Wednesday, 31 January 2018

John Haas' 1/48 Ki-78 Project ~ Part Three


In the third part of his 1/48 scale Ki-78 scratchbuilding project, with the basic structure now completed, John found that adding the small details took just as long as crafting the larger pieces. He started by constructing the interior of the wheel wells, improvising as no clear photographs of them were available.  The interior colour of the wheel wells and covers seemed to be rather dark, so John chose a medium green. 


Next the cockpit interior, again no photographs to work from, so John had to create everything with just a nod towards the cockpit of the Ki-61. 


For the undercarriage John thought he might be able to find suitable parts from the spares department, but alas, nothing was usable - everything was sold out!
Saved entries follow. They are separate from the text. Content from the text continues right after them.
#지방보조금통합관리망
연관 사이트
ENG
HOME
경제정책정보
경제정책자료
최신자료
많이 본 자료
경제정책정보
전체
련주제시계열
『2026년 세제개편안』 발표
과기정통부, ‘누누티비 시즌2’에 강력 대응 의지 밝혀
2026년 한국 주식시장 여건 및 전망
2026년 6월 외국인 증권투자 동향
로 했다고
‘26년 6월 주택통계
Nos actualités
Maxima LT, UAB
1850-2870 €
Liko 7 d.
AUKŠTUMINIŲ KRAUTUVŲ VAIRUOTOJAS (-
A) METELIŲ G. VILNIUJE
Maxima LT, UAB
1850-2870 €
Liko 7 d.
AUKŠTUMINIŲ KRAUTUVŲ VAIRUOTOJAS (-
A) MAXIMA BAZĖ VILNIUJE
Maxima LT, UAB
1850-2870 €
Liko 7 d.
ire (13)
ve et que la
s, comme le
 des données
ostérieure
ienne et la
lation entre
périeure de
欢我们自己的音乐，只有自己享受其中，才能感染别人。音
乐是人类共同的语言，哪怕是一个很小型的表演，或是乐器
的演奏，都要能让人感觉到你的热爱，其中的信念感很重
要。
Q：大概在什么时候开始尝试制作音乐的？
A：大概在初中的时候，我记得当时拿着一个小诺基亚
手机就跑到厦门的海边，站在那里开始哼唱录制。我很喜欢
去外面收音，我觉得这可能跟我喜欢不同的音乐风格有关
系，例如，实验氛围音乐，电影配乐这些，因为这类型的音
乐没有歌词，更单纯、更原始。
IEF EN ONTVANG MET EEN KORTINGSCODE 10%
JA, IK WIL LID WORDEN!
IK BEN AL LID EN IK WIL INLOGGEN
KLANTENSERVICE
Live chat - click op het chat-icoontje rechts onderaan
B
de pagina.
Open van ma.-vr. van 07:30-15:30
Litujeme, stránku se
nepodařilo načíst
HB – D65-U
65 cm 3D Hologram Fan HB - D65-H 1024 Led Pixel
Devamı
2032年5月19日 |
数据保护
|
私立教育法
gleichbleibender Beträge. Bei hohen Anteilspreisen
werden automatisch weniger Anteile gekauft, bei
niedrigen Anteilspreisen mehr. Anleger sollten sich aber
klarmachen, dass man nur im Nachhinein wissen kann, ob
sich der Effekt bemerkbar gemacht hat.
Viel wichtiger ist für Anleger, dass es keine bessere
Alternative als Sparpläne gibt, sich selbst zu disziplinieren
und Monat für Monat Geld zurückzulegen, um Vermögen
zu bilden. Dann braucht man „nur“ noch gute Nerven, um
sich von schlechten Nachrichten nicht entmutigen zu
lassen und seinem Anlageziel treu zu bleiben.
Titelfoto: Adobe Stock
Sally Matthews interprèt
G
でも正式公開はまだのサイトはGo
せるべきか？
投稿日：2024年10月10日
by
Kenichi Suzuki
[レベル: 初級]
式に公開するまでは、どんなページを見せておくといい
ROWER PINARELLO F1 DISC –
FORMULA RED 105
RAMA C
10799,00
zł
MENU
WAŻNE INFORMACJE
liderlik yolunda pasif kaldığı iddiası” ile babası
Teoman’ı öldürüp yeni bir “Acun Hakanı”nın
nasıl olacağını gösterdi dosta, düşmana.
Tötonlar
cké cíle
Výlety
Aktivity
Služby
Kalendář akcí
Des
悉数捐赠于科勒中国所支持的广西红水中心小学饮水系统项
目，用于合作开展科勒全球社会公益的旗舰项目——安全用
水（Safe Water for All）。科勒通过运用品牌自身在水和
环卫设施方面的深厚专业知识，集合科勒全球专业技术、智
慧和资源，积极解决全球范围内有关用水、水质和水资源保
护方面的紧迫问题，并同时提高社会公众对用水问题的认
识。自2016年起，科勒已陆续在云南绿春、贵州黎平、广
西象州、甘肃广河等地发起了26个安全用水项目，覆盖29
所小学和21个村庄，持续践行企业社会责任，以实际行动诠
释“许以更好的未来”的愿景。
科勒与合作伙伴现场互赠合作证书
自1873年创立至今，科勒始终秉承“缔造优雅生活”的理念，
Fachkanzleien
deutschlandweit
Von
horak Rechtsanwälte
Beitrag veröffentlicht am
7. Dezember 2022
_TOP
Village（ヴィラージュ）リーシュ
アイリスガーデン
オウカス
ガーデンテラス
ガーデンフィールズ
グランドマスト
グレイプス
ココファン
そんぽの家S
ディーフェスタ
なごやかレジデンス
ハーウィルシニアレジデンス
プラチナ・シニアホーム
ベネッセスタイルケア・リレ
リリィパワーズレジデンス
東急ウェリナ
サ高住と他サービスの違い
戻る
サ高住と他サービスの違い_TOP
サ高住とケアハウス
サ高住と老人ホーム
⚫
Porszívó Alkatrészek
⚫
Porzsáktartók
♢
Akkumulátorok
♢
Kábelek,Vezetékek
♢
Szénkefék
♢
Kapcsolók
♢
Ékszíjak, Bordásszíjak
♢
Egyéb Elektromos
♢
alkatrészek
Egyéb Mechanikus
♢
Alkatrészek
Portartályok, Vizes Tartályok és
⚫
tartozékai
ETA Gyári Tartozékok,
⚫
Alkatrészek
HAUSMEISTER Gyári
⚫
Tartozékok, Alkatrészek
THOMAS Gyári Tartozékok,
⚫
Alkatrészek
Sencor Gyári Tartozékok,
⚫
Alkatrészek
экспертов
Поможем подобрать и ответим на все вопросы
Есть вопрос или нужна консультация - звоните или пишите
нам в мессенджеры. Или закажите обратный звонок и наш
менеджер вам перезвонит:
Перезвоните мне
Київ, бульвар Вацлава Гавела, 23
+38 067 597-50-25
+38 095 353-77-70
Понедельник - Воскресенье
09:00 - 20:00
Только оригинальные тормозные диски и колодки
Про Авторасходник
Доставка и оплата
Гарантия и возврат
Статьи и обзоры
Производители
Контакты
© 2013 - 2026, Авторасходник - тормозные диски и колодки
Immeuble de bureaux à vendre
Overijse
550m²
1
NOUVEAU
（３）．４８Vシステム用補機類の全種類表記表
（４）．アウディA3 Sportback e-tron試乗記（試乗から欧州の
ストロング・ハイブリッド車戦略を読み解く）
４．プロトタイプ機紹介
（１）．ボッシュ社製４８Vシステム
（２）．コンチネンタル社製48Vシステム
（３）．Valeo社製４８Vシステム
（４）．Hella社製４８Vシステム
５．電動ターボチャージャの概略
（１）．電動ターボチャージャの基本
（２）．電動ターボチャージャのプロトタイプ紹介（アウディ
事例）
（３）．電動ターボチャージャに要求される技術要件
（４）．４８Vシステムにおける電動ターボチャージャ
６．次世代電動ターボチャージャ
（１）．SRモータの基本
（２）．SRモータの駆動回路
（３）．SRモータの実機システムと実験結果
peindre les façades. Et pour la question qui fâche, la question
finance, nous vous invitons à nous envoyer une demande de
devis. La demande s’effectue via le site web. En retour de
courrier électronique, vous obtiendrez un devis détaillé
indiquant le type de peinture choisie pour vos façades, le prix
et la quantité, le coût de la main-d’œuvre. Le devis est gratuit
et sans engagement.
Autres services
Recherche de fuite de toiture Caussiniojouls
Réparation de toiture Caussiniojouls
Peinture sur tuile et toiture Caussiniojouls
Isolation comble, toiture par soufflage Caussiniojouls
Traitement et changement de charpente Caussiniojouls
So the struts were handmade from spruce,  including the tiny scissors. He had more luck with the wheels, which came from an old Tamiya 1/50 scale Ki-100. Very old indeed! And the Ki-100's prop blades proved to be spot on too!


So far so good. In the next part John will be the fabricating the exhausts, and the last important hurdle - the fitting of the canopy. That is a tricky business, where it is quite easy to remove too much material and then have to start all over again. Until next time . . . 

(Parts One and Two of John's Ki-78 project may be found here and here).

Image credits: All photos © 2018 John Haas



3 comments:

73north said...

wonderful work ,I know how much hard work and effort has clearly gone into this model ! -
for example ,
I once decided to get the Hasegawa Typhoon altered to become the Hawker Tornado 1st prototype , and even with the help of a professional model company in Glasgow , for extra parts , it was a really hard build , I had Plastic Underside Ventral Radiators and the Nose altered to the shape of the Tornado .
even then , it took a lot of work .
I gifted it to my Brother , and 4 years later it was destroyed in an accident whilst on display
anyway , impressive work !

Vedran Kalamiza said...

Truly inspiring work!

Dan Salamone said...

A tribute to patience for sure. Great work, John.